We think of our trans sisters who are being murdered and forced out to the streets. Their living conditions exacerbated by the pandemic. 

We see our teachers already stretched beyond their financial and physical capacity having to redo everything, having to learn to teach from afar, to send warmth, care, and guidance to their young students from behind a computer screen.

We stand in solidarity with Filipino nurses who are dying at an alarming rate, who are disproportionately impacted than everyone else. We stand with their suffering families, their communities. 

We think of all the women who have been abused and maimed in isolation, as the number of domestic violence cases has ballooned since the beginning of the pandemic. We grieve for our sisters who have died every day since at the hands of their partners.

We denounce this house of horrors. The state’s deployment of continual neglect has impacted thousands of families. Now gaslighting has become the ultimate political strategy. When people blindly rally behind the Murderer while their neighbors are being murdered before their eyes.

It is state-violence when this administration could vomit billions to fund its imperialist whims over the well-being of its people. When Capital is deprived of oxygen and this government chooses to resuscitate it– instead of resuscitating its people, instead of dispersing financial support, food, and healthcare to its dying states.

It is militarized patriarchy when scientists who reveal the actual data supporting the mishandling of COVID-19 are being harassed by the police. 

It is so when the president and his minions, despite the irresponsible way they’ve been handling this crisis– disseminating misinformation and conspiracy theories– still got the best care, the best concoction of lifesaving drugs when they tested positive for the virus. While close to 295K have died, and hospitals are filled beyond capacity. 

We are living in militarized patriarchy, under fascism during a pandemic, when we have to mourn our dead via Zoom.

Today we unveil this seething anger, this collective rage. We demand justice!

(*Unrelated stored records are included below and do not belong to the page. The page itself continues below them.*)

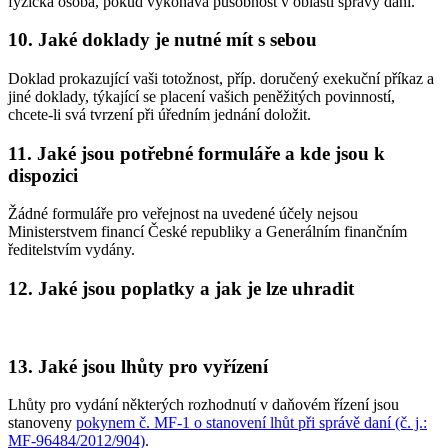
fyzická osoba, pokud vykonává působnost v oblasti správy daní.
10. Jaké doklady je nutné mít s sebou
Doklad prokazující vaši totožnost, příp. doručený exekuční příkaz a
jiné doklady, týkající se placení vašich peněžitých povinností,
chcete-li svá tvrzení při úředním jednání doložit.
11. Jaké jsou potřebné formuláře a kde jsou k
dispozici
Žádné formuláře pro veřejnost na uvedené účely nejsou
Ministerstvem financí České republiky a Generálním finančním
ředitelstvím vydány.
12. Jaké jsou poplatky a jak je lze uhradit
13. Jaké jsou lhůty pro vyřízení
Lhůty pro vydání některých rozhodnutí v daňovém řízení jsou
stanoveny
pokynem č. MF-1 o stanovení lhůt při správě daní (č. j.:
MF-96484/2012/904)
.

We share this enormous task of record-keeping, of documenting lamentations, of righteous indignation– of our raging against this prevailing mismanagement of a global health crisis, the ongoing lies and narcissism at the expense of our lives. 

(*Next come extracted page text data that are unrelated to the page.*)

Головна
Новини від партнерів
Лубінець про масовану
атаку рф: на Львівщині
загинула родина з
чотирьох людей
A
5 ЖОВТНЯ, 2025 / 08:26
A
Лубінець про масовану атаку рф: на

It is state violence when women are expected to carry the world, perform the tasks that could decide between survival and extinction, but are expected to tolerate the abuse on their bodies, their minds, their spirits. When women have to bail out these foot soldiers of patriarchy and capitalism over and over again. 

Amidst all the deaths and the deprivation, this country is still standing, because its women haven’t quit and walked away. A woman’s rage saving the world is not the stuff of legends. It is history. It is our story.

We take comfort in this rage that creates and redeems, this rage that does not abandon and destroy. Sisters, let us use our rage, let us trust ourselves, let us believe in our power to birth a new world. Organize. Fight.